Tuesday, July 24, 2007

Today the minimum wage went up by seventy cents. Adjusted for inflation, that means that workers who earn the minimum today, are no better off than workers who earned it in the 1950’s. Then again, organized labor has never been a weaker entity than it is now.

There are serious income problems in America; however, they aren’t exclusive problems concerning the poor. Next to seniors, the federal government spends the most money on programs to help the poor get a leg up in society, find jobs, educate toddlers, and even provide food and healthcare, than any other social demographic. The government sees to it that people living in despair have a glimpse of opportunity.

An issue, I think, is in the lower income brackets that make too much money for aid but not enough to afford basic benefits. It is here that you find many of the 47 million without health insurance; it is here that you find the equally high number of underinsured people. It is not only a demographic populated by people working service jobs or retail, it is also a demographic that includes many young and highly educated people who are encumbered with debt and trying to start their careers.

We can make an easy example of such a person, made up from scratch, to fit our model. Janet graduated from college in 2005 with a degree in Art History. Janet works as a docent at a city art museum 36 hours a week. Because she is considered a part-time employee, she is not entitled to benefits, however she is paid a salary of $24,000 a year.

She works in a smaller city, like Cleveland, and is able to pay her rent ($1000 a month, utilities included). She has $15,000 in educational debt and wants to get her masters so she can get a full-time position, but right now, can’t afford it and doesn’t have the time. In order to afford health insurance, she works part-time three nights a week at the Gap, at 8 bucks an hour. She has a cataclysmic health insurance policy that costs her $3,000 dollars a year but no dental or visual benefits. She has an older car that costs her $1500.00 a year in insurance and about a $1000.00 a year in maintenance.

She has no savings, pension, or job protection. However she is in reasonably good health and is a fine worker. If you add up her expenses Janet is living on a shoestring budget but with some careful planning and by avoiding extravagance, she is able to get by. She has absolutely no fiscal mobility if something happens with her health or if she loses her job.

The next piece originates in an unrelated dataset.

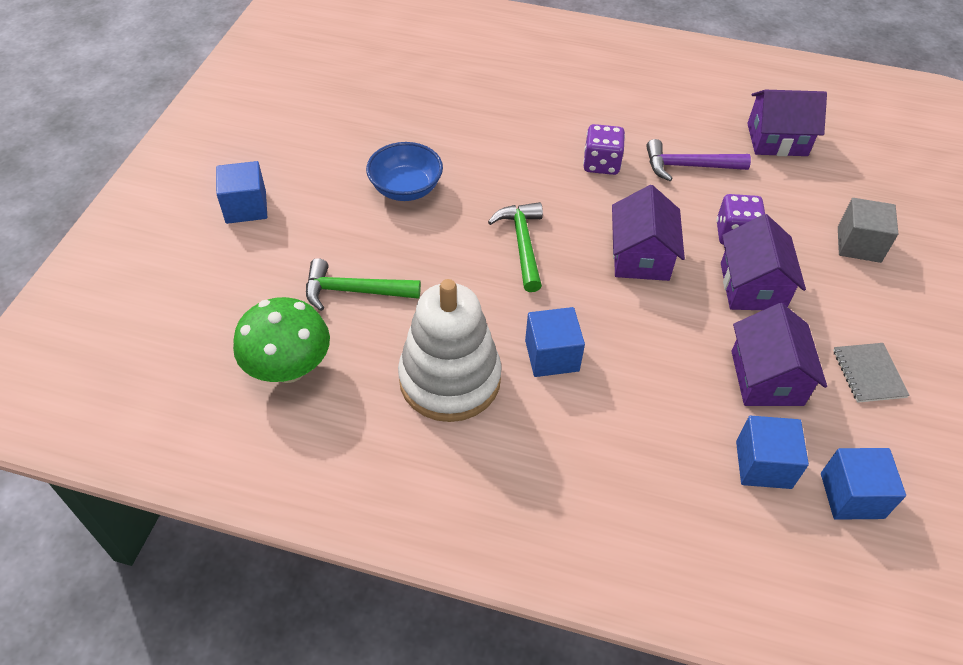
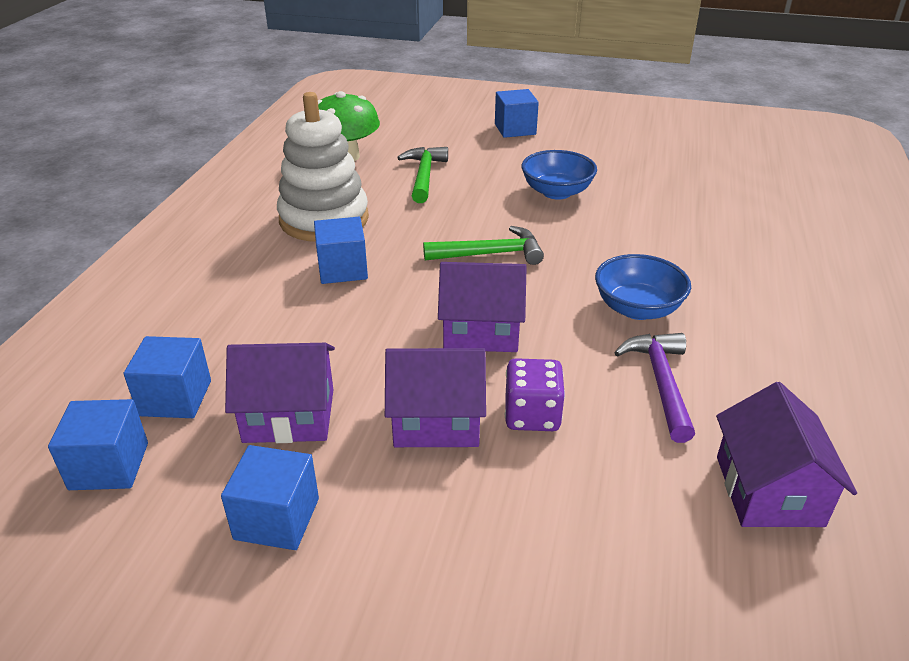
camera: 90 degrees right, 15 degrees down
purple dice [583,124,625,175] -> blue bowl [595,254,691,320]
grey notebook [833,343,910,403] -> blue cube [221,445,319,550]
grey cube [838,198,898,263] -> none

Nobody would say that she isn’t a hard worker or that her work was not beneficial to the community; but Janet is saddled with a fairly large debt and is getting no benefit from the money she is putting into her healthcare “plan” other than a degree of security that if hit by a bus, she will be covered. If she was able to purchase a comprehensive plan from her employer, even at the same cost as her cataclysmic plan, she gladly would do it, and she would gladly pay into a pension plan or a 403B, but she is currently prohibited. If the government offered a health plan she would likely take it.

Though she is not considered poor her quality of life is. She doesn’t travel and looks for ways to socialize with people at home rather than out and looks for ways to save money. When invited to a bachelorette party a few weeks ago in Philadelphia, she didn’t go, because she couldn’t afford to travel there and rent a hotel with her other friends from college because she had to go and pay for a regular appointment with her physician.

My point with Janet’s story is not how bad off she is – because she isn’t – but just how normal her experience may seem to many of you: there is a banality to her experience that many of you may identify with. She is not destitute, but she hardly has a high quality of life and has absolutely no sense of security. She is a hard worker and has done well to make her way in the world but could use more in the way of opportunity so she could access better healthcare and have more disposable income to save or even, to spend. When we consider investing in our future, it seems obvious that hard working people like Janet, deserve a little help, not in terms of a handout, but in terms of a government investment in their future.